Gabrielle pôs duas grandes chaleiras ao fogo para esquentar água e então me dei conta de que devia intervir. Sentia-me um pouco inútil, assim que por que não melhorar a situação humilhando-me um pouco mais, certo?

– Mm… Gabrielle… O que…? – baixei a voz para que ninguém dos que estavam fora me ouvisse – O que quer que eu faça? – pude apenas rezar para Atenea que não soasse tão patética como parecia a mim mesma.
– Quer…? – calou-se como se estivesse reconsiderando a pergunta. – Quer levar as crianças pra fora? – perguntou timidamente, esperando meu rugido, estou certa.

Apenas arqueei uma sobrancelha o mais alto que pude. Baixei o olhar e aos meus pés vi as duas meninas, que pareciam contemplar o cume de uma montanha. Nenhuma das duas me chegava além dos joelhos e uma me sorria de orelha a orelha. Envolveu minha perna com os braços e encostou a bochecha em minha calça. Gelei.

– Eu? – disse debilmente. Se não fosse porque sabia que não era possível, teria jurado que Gabrielle sorriu justo antes de se virar até o fogo.

Quando se voltou para mim uma vez mais, se aproximou e sussurrou baixinho:

– Tenho que banhá-la e tirar os lençóis e a roupa suja, minha senhora. As crianças não deveriam ver isso.

Esperou calmamente minha decisão e eu até pensei em agarrar um dos guardas do palácio e obrigá-lo a se fazer de ama-seca. Duas coisas me impediram. Em primeiro lugar, nunca em toda a minha vida havia pedido a um soldado que fizesse algo que eu mesma não quisesse ou não pudesse fazer. Em segundo lugar, estava essa menina pequenininha que continuava estreitamente abraçada a minha perna. Parecia-me assombroso que uma coisa tão pequena pudesse me assustar de tal modo. Olhava para mim como se nunca tivesse visto ninguém até agora. Não sabia, não tinha nenhuma idéia preconcebida de quem eu era ou do que era capaz de fazer, não conhecia as coisas horríveis que constituíam meu passado. Encontrava-me contemplando de novo esse grão de areia e via um mundo totalmente novo.

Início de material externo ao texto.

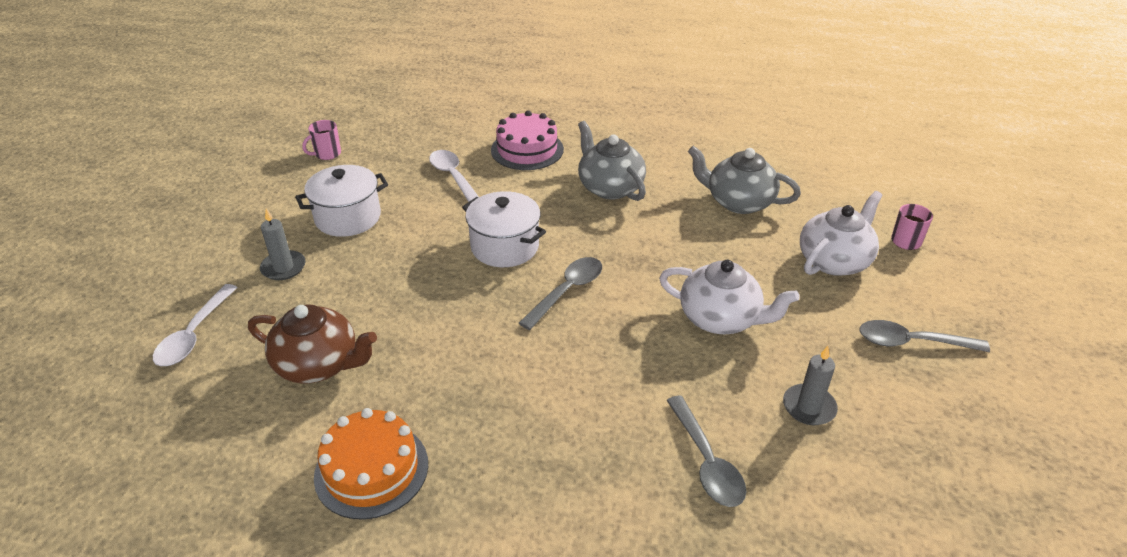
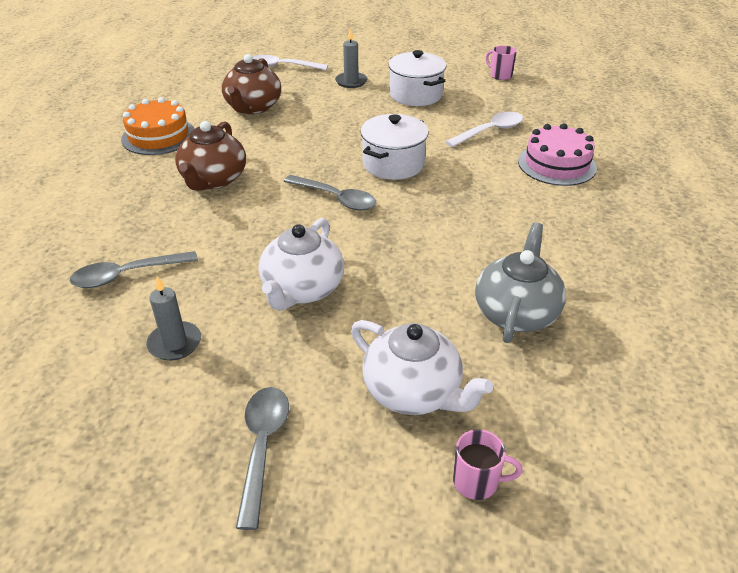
camera: 85 degrees right, 0 degrees up
(510, 396) = (213, 180): none -> brown teapot
(609, 187) = (509, 217): grey teapot -> none

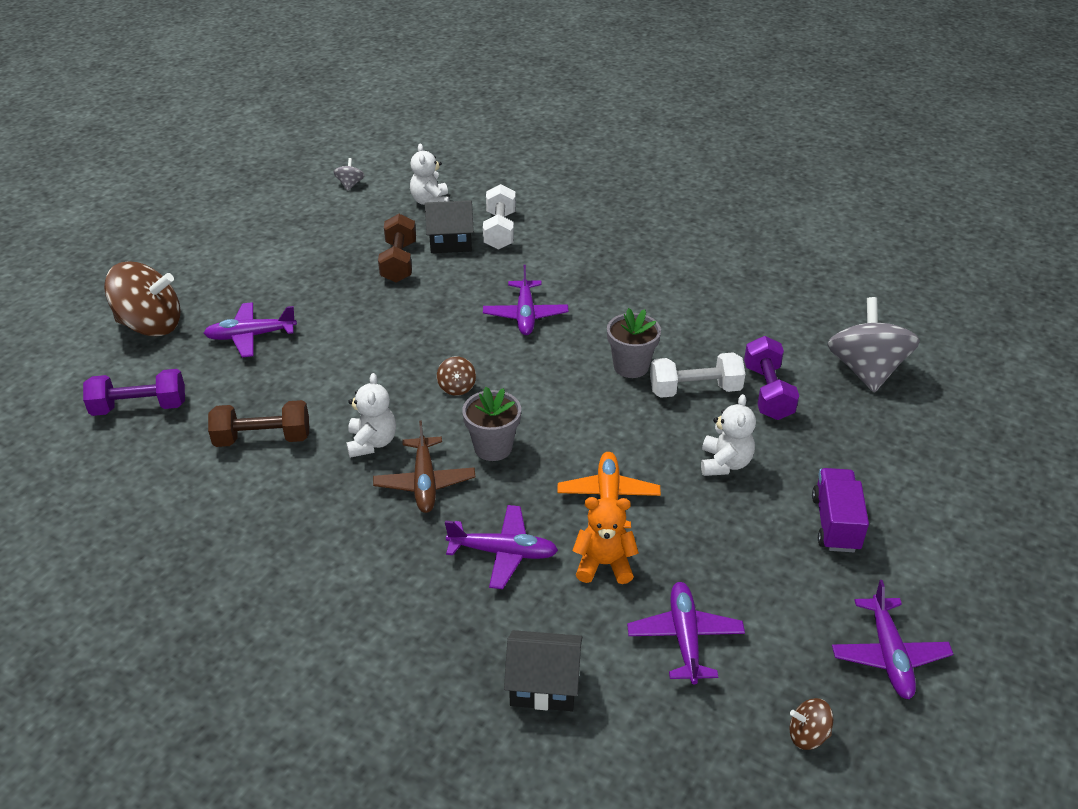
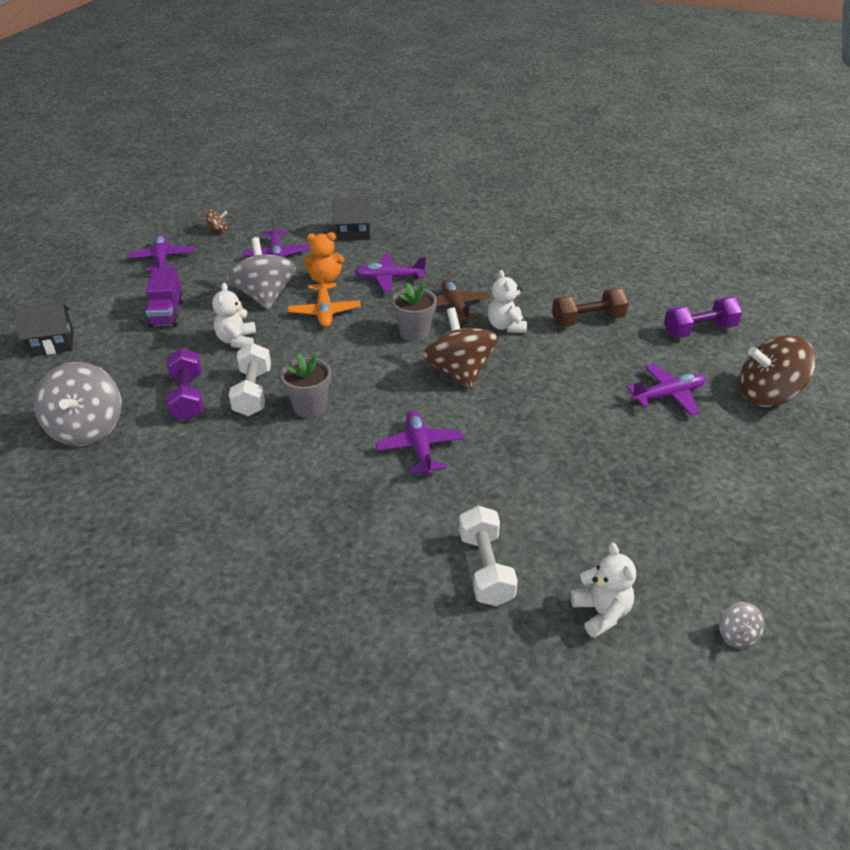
camera: 170 degrees right, 0 degrees up
(399, 262) = (584, 500): brown dumbbell -> none
(450, 242) = (539, 539): black house -> black house (52, 344)
(457, 387) = (459, 372): brown spinning top -> brown spinning top, size x2.27
(695, 390) = (253, 392): white dumbbell -> white dumbbell turned 75 degrees counterclockwise
(696, 540) = (265, 296): none -> grey spinning top

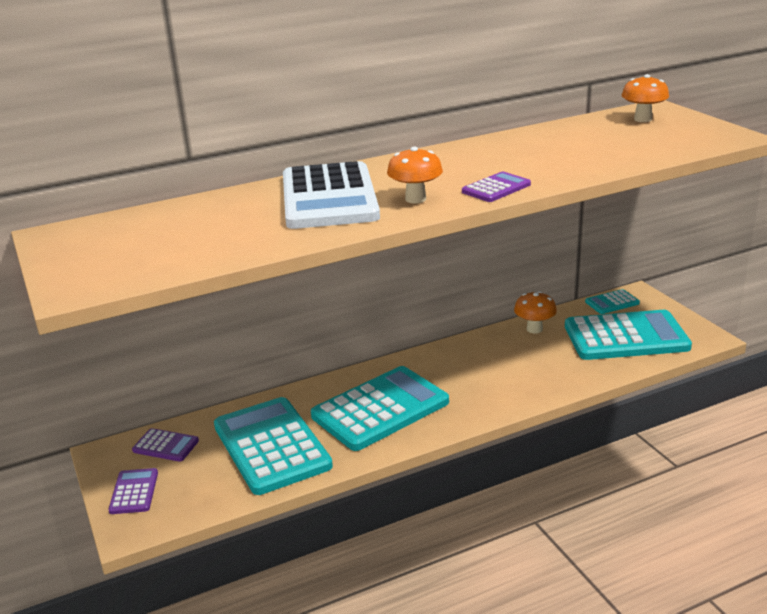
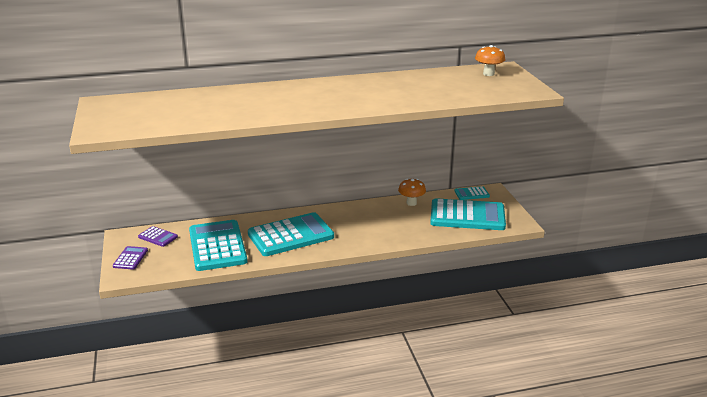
camera: 10 degrees right, 0 degrees up
(329, 197) = (261, 99): white calculator -> none
(415, 199) = (310, 106): orange mushroom -> none
(496, 188) = (361, 106): purple calculator -> none

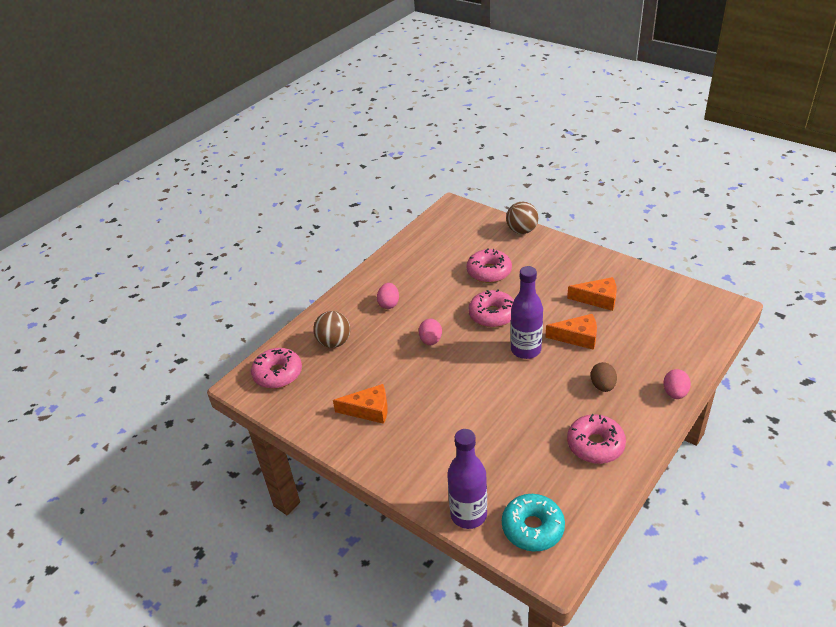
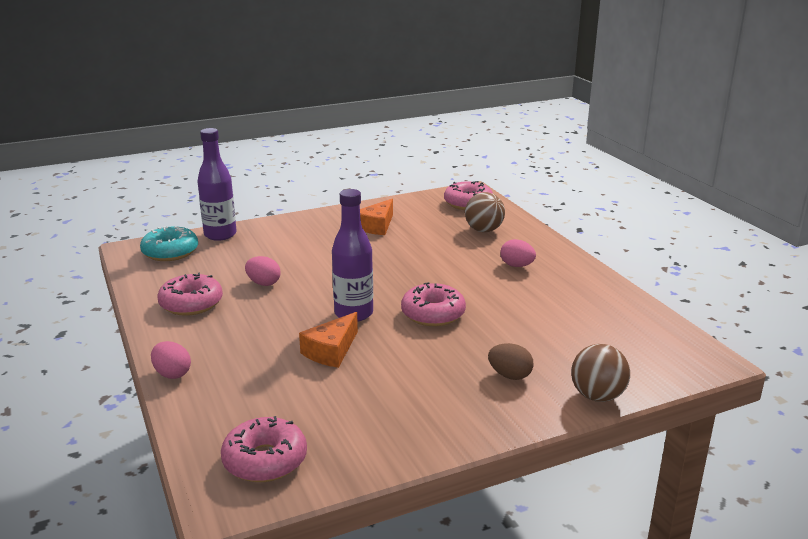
camera: 115 degrees right, 15 degrees down
(431, 340) = (432, 271): pink egg -> pink egg (263, 283)
(489, 272) = (518, 338): pink donut -> pink donut (265, 460)
(598, 299) = (377, 394): orange cheese -> none
(602, 386) = (246, 336): brown egg -> brown egg (510, 375)

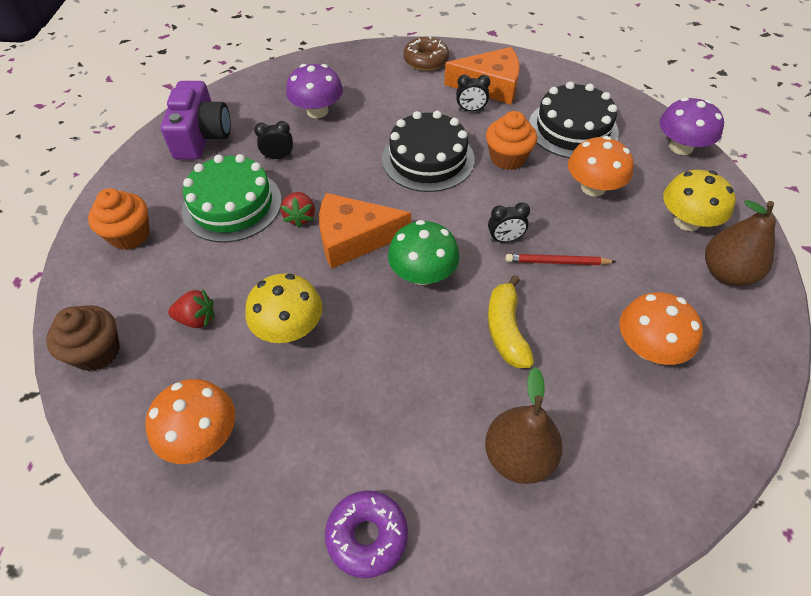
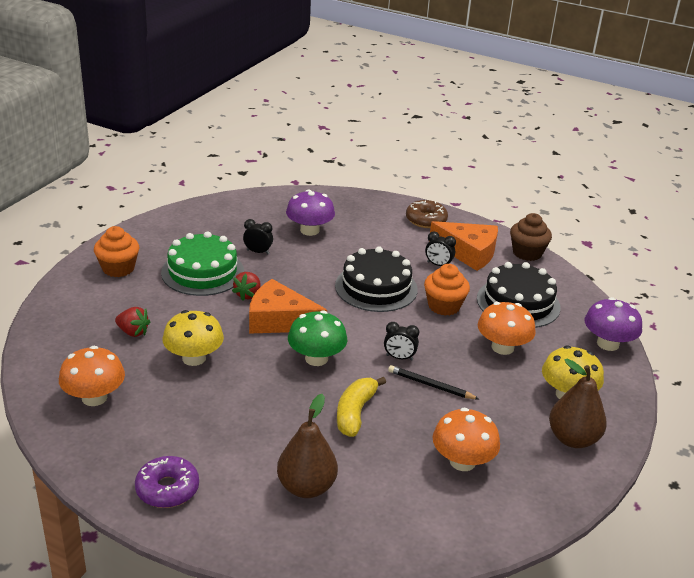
camera: 20 degrees right, 20 degrees down
(97, 352) = (55, 328): brown cupcake -> brown cupcake (527, 253)
(202, 136) = (209, 222): purple camera -> none
(557, 262) = (430, 385): red pencil -> black pencil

Suspirei e dei para Gabrielle meu melhor sorriso. Agachei-me e peguei nos braços a menina mais velha. Não precisei pegar a outra. Enrolou-se em volta de minha perna e quando tentei andar, foi como se tivesse a perna imobilizada. Fui coxeando até a porta com minhas protegidas.

– Vamos rapaz. – chamei Petra ao sair coxeando pela porta.

Minha única esperança era que nenhum de meus oficiais passasse por ali. Se alguém como Atrius me visse nesta situação, teria que atravessá-lo de parte a parte. Detesto perder bons soldados dessa forma.